Among the entries below, find the lines with "和田地区国有资产监督管理委员会" and copy them.

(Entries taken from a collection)
-------
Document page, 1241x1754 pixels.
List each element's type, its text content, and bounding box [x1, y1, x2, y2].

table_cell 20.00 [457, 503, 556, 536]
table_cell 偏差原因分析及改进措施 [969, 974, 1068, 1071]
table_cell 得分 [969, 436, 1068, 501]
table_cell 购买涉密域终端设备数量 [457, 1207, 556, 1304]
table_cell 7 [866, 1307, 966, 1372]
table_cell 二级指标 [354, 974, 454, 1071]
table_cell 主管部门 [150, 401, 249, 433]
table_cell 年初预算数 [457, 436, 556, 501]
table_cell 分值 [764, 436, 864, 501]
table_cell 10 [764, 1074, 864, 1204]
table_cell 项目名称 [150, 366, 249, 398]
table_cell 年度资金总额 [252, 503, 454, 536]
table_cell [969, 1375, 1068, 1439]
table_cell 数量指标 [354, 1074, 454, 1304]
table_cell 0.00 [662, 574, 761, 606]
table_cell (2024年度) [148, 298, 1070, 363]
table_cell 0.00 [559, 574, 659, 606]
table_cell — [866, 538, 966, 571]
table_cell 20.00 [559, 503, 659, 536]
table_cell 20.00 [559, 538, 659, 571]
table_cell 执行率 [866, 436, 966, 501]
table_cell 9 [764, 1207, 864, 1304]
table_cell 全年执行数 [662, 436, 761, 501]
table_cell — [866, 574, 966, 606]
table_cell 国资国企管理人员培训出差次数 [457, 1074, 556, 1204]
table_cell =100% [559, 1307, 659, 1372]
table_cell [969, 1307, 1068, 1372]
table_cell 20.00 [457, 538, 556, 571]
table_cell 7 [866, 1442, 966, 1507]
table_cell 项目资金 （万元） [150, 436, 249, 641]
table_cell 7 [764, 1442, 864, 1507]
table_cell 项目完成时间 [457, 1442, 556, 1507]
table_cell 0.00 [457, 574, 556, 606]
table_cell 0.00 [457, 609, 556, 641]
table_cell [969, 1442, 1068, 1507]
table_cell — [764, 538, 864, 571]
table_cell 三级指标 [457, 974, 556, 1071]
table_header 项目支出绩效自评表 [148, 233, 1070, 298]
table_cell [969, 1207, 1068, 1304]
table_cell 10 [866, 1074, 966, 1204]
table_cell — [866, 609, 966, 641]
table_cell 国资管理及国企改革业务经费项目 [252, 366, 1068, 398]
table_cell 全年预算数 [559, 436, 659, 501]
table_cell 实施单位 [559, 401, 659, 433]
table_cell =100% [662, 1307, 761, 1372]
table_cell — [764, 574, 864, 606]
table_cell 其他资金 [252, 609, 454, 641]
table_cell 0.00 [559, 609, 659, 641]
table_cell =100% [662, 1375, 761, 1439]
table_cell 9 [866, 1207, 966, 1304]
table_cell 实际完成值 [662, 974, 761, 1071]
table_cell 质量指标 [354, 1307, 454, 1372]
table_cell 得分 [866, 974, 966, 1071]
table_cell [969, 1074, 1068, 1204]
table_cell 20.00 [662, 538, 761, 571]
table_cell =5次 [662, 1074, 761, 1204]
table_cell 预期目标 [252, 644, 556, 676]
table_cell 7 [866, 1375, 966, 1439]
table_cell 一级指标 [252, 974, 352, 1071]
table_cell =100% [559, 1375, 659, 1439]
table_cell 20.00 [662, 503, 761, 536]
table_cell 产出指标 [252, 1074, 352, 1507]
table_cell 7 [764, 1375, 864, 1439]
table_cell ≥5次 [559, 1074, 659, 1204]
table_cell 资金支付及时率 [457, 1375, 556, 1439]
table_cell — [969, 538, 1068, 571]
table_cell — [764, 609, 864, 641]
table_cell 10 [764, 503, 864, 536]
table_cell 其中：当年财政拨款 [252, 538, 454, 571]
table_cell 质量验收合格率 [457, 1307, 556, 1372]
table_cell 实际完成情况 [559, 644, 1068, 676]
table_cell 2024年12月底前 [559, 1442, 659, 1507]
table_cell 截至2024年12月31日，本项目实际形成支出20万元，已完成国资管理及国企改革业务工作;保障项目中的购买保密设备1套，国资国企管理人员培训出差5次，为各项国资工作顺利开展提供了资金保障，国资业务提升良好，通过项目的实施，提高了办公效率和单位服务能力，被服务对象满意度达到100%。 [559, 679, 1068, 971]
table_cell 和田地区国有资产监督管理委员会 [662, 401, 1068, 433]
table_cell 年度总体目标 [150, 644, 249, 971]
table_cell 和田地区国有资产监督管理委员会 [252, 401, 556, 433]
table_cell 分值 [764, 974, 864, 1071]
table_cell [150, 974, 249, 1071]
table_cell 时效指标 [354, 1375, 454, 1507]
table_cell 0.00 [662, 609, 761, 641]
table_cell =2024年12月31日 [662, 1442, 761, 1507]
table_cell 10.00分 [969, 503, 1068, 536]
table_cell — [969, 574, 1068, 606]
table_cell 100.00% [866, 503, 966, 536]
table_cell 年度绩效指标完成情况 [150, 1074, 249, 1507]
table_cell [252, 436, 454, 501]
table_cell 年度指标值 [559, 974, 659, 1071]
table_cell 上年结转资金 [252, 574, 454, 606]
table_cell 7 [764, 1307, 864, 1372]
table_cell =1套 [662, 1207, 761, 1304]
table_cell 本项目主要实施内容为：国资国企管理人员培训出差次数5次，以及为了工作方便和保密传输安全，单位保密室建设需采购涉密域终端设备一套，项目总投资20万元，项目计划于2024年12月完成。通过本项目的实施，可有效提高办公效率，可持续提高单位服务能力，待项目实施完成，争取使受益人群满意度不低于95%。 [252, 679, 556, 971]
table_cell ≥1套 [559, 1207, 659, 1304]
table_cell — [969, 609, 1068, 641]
-------
TASK ANSWER —
table_cell 和田地区国有资产监督管理委员会 [662, 401, 1068, 433]
table_cell 和田地区国有资产监督管理委员会 [252, 401, 556, 433]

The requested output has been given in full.